Les vaccins, note Pinker, ont été essentiels aux progrès que nous avons réalisés au cours du siècle dernier contre la mort et la maladie. La découverte d’un vaccin contre la variole, par exemple, a contribué à faire d’une maladie horrible et douloureuse – qui a tué plus de 300 millions de personnes au XXe siècle – une chose du passé. (La variole est la seule maladie humaine à avoir été éradiquée, le dernier cas étant apparu en Somalie en 1977.)

Plus récemment, depuis 1990, les décès d’enfants dus à des maladies infectieuses comme le VIH et la rougeole (oui, la rougeole !) ont continué à diminuer dans le monde, grâce à la fois aux vaccins et aux pratiques de contrôle des infections. Il suffit de regarder ce récent graphique des Centres américains de contrôle et de prévention des maladies :

CDC

Il montre que les décès dus à la rougeole avec vaccination ont continué à baisser dans le monde entier au cours des années 2000. « Pour la première fois, » lit-on dans le rapport, « les décès annuels estimés dus à la rougeole étaient inférieurs à 100 000, en 2016. »

Les cas de rougeole aux États-Unis ces dernières années sont restés assez stables depuis que la maladie a été éliminée ici en 2000 (ce qui signifie qu’elle n’est plus endémique). De nos jours, les épidémies se produisent lorsque les voyageurs reviennent dans des communautés non vaccinées – comme l’épidémie de 2014 parmi une communauté Amish non vaccinée dans l’Ohio.
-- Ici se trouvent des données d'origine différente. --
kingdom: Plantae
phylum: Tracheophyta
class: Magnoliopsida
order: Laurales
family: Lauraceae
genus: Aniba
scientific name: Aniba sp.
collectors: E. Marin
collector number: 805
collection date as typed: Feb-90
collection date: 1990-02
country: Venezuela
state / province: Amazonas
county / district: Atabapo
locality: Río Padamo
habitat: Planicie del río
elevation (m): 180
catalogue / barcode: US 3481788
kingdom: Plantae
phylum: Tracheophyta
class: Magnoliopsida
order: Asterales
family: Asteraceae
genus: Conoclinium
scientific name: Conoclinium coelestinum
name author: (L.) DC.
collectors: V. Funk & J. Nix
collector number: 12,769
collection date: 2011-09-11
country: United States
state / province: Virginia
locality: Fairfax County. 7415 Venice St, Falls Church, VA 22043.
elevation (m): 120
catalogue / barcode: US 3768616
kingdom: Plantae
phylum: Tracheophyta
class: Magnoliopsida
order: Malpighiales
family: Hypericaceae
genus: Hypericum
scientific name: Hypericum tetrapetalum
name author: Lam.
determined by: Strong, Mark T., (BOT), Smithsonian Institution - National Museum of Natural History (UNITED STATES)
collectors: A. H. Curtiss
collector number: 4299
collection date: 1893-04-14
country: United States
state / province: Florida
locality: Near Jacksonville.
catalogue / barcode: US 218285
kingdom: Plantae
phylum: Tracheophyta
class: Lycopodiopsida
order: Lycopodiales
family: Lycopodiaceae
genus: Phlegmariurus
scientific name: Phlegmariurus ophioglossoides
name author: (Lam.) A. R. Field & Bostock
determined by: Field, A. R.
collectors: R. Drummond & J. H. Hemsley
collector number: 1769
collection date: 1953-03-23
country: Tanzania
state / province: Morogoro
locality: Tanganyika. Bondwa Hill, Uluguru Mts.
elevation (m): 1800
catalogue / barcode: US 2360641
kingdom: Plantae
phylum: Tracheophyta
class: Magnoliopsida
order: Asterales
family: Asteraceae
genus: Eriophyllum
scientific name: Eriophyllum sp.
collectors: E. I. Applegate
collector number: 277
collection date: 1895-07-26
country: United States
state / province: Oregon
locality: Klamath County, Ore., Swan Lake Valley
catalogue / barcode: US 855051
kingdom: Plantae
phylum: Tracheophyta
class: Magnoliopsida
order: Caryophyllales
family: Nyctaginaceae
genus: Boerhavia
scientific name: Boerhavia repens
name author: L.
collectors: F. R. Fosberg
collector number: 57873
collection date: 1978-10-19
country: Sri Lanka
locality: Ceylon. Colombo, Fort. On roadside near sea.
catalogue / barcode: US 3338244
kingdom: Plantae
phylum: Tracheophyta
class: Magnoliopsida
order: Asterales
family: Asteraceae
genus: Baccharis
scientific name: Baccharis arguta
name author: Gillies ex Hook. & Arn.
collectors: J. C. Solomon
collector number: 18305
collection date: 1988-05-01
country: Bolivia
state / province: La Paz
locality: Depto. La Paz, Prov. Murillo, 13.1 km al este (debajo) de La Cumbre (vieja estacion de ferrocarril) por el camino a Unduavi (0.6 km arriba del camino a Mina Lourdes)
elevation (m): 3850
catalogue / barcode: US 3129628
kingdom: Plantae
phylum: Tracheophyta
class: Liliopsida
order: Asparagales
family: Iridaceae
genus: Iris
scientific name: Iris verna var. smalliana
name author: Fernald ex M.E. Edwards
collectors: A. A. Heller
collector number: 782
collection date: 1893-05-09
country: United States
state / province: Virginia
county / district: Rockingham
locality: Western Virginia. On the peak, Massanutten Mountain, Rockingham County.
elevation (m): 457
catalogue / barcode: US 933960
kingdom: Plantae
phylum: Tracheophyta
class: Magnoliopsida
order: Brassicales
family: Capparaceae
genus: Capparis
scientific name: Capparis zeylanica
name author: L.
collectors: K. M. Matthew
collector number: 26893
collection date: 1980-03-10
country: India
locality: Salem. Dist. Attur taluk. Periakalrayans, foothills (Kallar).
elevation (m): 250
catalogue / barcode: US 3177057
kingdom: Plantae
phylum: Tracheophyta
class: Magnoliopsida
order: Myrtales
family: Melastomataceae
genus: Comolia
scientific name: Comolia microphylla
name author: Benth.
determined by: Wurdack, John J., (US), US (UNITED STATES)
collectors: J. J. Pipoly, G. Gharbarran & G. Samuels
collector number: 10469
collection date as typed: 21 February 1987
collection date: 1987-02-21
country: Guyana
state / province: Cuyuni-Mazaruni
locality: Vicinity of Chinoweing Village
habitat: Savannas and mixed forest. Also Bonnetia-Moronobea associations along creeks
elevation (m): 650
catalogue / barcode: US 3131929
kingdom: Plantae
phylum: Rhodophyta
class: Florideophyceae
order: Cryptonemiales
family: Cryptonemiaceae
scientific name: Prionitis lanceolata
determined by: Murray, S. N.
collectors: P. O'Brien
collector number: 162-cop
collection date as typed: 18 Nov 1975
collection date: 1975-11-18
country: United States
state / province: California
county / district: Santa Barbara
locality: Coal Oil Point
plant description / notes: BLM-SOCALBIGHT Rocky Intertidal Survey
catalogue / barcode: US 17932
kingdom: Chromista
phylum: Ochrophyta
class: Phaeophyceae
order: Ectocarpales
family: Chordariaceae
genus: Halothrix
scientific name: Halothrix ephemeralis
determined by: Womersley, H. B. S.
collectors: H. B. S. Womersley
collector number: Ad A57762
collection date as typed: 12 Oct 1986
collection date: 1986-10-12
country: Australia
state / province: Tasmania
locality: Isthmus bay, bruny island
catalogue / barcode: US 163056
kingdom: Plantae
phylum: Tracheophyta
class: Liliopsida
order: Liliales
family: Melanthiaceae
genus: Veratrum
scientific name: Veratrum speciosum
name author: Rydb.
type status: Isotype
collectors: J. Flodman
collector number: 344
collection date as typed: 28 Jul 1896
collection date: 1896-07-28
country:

Encore une fois, les progrès contre la rougeole se sont produits parce que les services de vaccination de routine sont devenus de plus en plus disponibles ici et à l’étranger. Depuis 2000, quelque 5,5 milliards de doses de vaccins contenant la rougeole ont été administrées aux enfants, sauvant ainsi environ 20,4 millions de vies. La science a donc été le facteur le plus puissant dans la lutte contre les maladies évitables par la vaccination, nous rappelle Pinker. Ne perdons pas cela de vue en nous concentrant trop sur la mauvaise science.

Mais pour vraiment arrêter la propagation de la science douteuse, il faudra bien plus que développer des médias plus sceptiques. Comme je l’ai déjà écrit, il faut aussi réfléchir à la manière d’empêcher la mauvaise science de prendre son envol en éduquant les jeunes à l’esprit critique.

Créer des armées de petits détecteurs de mauvaise science – qui peuvent facilement repérer une étude mal conçue – est le seul moyen de nous inoculer une autre débâcle de Wakefield.